Once the line with "- 基于因果关系的预测" is found in the entries below, print it and each following line exactly, stopping after the line with "- 基于用户分享内容的识别"; print nothing else.

-----

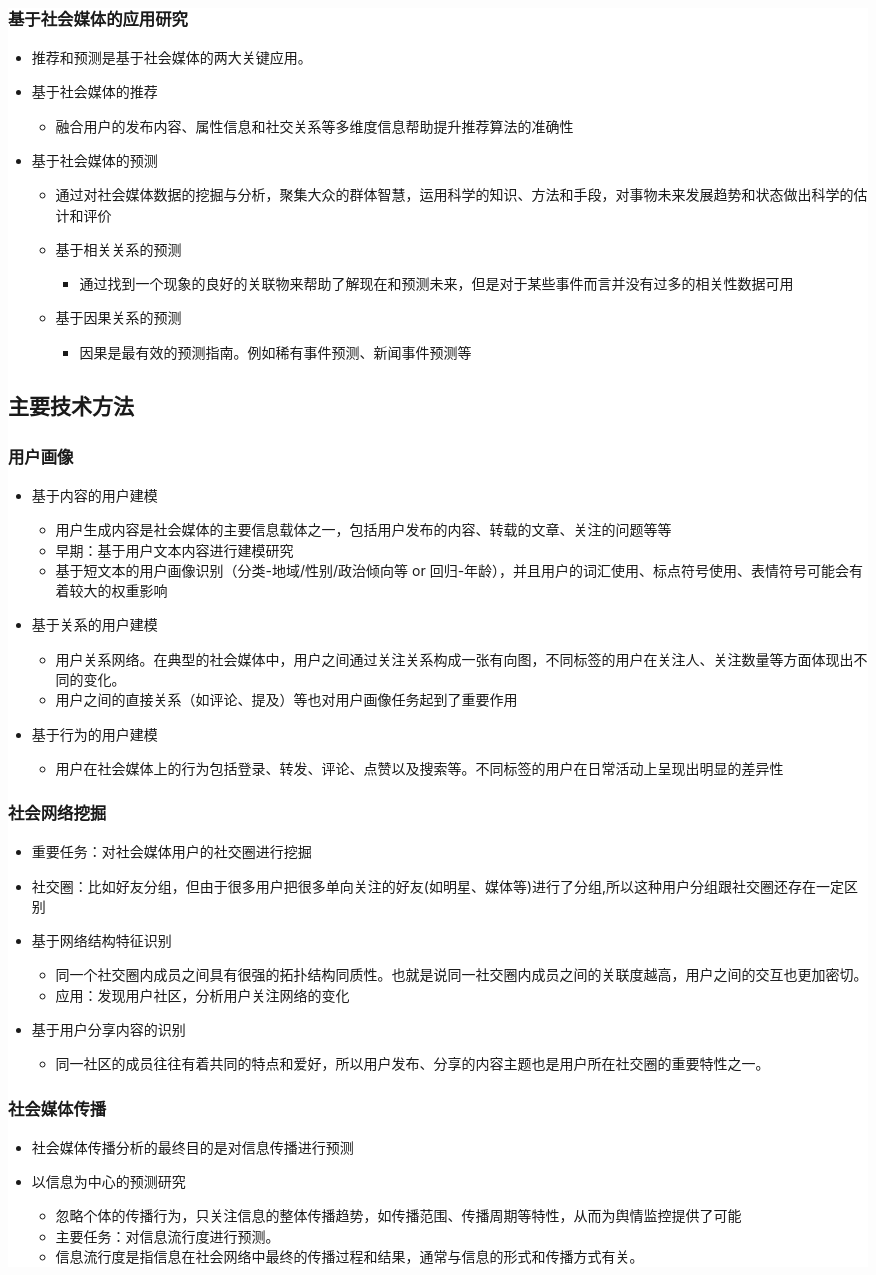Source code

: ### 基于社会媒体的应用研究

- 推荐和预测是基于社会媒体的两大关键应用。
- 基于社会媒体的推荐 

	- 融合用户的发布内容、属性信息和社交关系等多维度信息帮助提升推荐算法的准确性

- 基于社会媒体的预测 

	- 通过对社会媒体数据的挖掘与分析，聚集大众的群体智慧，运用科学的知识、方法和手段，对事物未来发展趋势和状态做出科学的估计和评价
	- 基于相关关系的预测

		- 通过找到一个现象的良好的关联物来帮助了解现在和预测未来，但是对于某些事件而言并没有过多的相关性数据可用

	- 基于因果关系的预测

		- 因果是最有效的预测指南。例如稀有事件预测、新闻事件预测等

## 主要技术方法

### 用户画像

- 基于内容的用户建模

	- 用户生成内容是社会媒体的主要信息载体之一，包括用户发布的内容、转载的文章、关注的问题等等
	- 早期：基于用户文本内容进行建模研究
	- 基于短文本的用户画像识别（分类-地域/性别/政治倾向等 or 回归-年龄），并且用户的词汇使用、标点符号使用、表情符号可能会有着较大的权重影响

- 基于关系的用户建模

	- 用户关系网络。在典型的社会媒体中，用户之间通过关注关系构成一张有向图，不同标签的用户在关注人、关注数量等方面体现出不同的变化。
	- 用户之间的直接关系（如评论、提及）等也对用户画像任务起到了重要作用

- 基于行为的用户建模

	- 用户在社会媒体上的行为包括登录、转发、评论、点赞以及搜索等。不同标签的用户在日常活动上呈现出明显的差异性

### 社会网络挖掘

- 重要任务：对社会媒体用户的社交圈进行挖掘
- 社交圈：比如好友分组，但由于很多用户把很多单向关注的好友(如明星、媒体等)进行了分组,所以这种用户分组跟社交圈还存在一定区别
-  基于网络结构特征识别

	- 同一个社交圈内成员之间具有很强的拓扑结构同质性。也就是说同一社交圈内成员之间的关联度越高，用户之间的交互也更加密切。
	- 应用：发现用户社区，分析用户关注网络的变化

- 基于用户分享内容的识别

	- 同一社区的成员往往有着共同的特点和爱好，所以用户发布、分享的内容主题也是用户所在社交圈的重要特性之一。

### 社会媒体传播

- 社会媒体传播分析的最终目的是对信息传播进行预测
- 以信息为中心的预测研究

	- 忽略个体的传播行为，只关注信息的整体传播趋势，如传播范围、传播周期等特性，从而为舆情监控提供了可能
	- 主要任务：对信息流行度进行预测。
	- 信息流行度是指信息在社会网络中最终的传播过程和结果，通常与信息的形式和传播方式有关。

-----

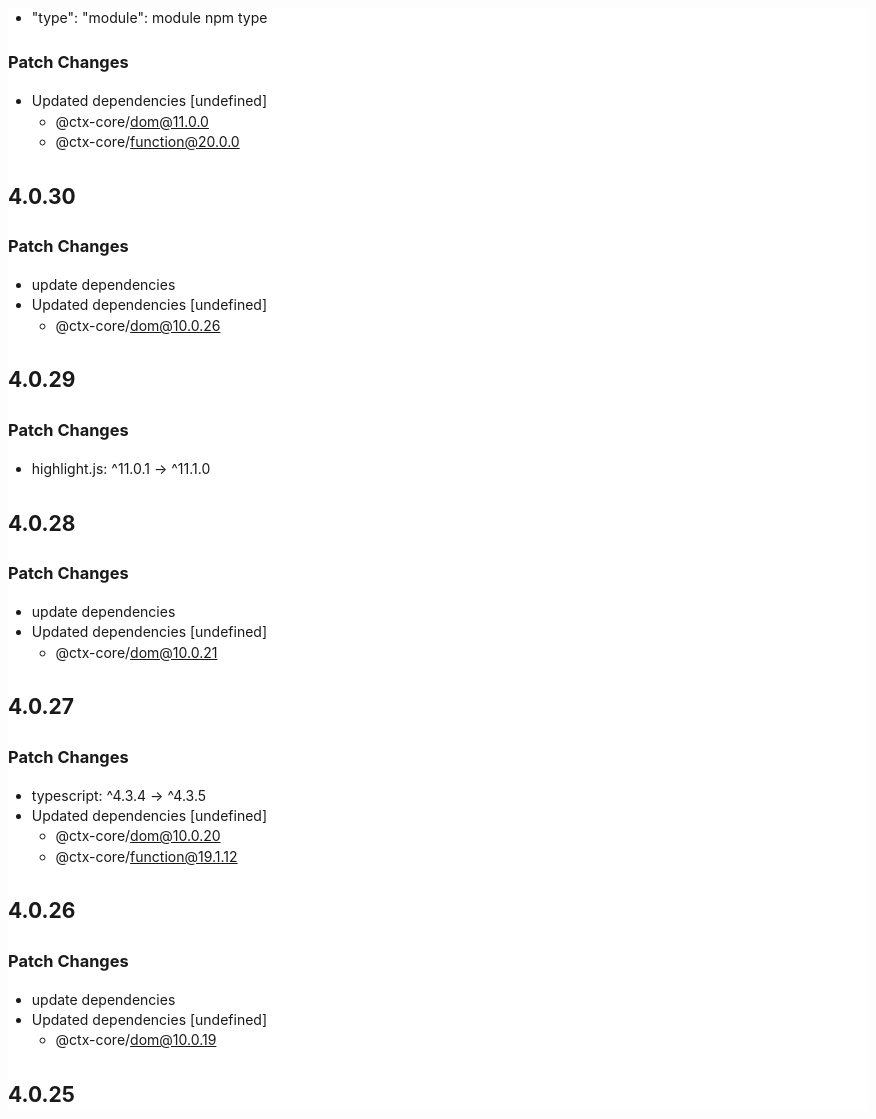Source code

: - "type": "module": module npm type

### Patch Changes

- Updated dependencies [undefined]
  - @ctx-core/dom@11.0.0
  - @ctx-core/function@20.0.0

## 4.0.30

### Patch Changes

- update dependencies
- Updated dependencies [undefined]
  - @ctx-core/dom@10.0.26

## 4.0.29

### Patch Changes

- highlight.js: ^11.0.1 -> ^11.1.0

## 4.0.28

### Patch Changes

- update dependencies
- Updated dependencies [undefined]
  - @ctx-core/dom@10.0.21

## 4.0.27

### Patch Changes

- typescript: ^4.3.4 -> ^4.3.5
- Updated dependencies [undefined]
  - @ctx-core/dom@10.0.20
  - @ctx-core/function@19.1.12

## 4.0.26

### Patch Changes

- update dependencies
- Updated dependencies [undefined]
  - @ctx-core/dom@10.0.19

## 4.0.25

-----

▶ **WRITTEN SOLUTION**:
	- 基于因果关系的预测

		- 因果是最有效的预测指南。例如稀有事件预测、新闻事件预测等

## 主要技术方法

### 用户画像

- 基于内容的用户建模

	- 用户生成内容是社会媒体的主要信息载体之一，包括用户发布的内容、转载的文章、关注的问题等等
	- 早期：基于用户文本内容进行建模研究
	- 基于短文本的用户画像识别（分类-地域/性别/政治倾向等 or 回归-年龄），并且用户的词汇使用、标点符号使用、表情符号可能会有着较大的权重影响

- 基于关系的用户建模

	- 用户关系网络。在典型的社会媒体中，用户之间通过关注关系构成一张有向图，不同标签的用户在关注人、关注数量等方面体现出不同的变化。
	- 用户之间的直接关系（如评论、提及）等也对用户画像任务起到了重要作用

- 基于行为的用户建模

	- 用户在社会媒体上的行为包括登录、转发、评论、点赞以及搜索等。不同标签的用户在日常活动上呈现出明显的差异性

### 社会网络挖掘

- 重要任务：对社会媒体用户的社交圈进行挖掘
- 社交圈：比如好友分组，但由于很多用户把很多单向关注的好友(如明星、媒体等)进行了分组,所以这种用户分组跟社交圈还存在一定区别
-  基于网络结构特征识别

	- 同一个社交圈内成员之间具有很强的拓扑结构同质性。也就是说同一社交圈内成员之间的关联度越高，用户之间的交互也更加密切。
	- 应用：发现用户社区，分析用户关注网络的变化

- 基于用户分享内容的识别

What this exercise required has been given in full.